| Information |

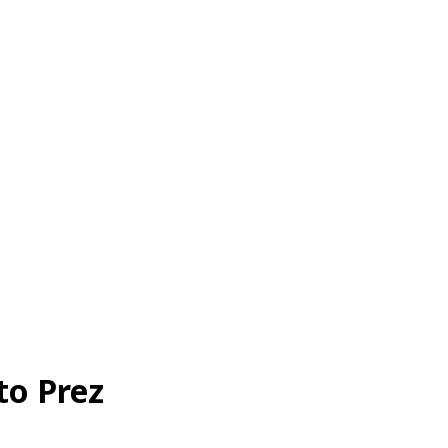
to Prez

--

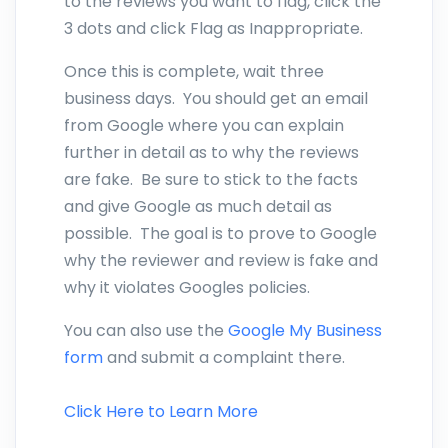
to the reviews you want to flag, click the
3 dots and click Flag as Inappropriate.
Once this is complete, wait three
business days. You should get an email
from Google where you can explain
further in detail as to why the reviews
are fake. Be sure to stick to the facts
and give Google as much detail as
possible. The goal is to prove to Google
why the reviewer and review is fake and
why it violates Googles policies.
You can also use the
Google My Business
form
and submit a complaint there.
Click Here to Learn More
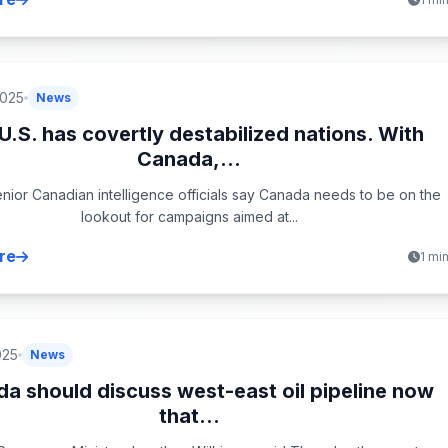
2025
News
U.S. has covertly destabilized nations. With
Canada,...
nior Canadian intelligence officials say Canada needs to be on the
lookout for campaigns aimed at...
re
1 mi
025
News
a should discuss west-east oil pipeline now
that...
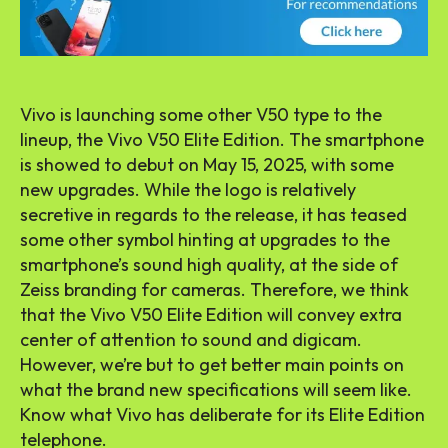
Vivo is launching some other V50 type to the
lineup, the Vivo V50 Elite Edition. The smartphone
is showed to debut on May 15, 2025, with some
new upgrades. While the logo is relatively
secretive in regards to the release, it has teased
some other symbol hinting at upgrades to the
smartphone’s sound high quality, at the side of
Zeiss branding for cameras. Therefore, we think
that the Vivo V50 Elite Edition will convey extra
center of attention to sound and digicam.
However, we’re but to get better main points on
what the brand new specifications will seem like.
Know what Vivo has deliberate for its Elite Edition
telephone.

| Instructions for the task |
Among the lines of the listing above, count those that include the string "Canada" and give that total alone.

| Answer to this problem |
2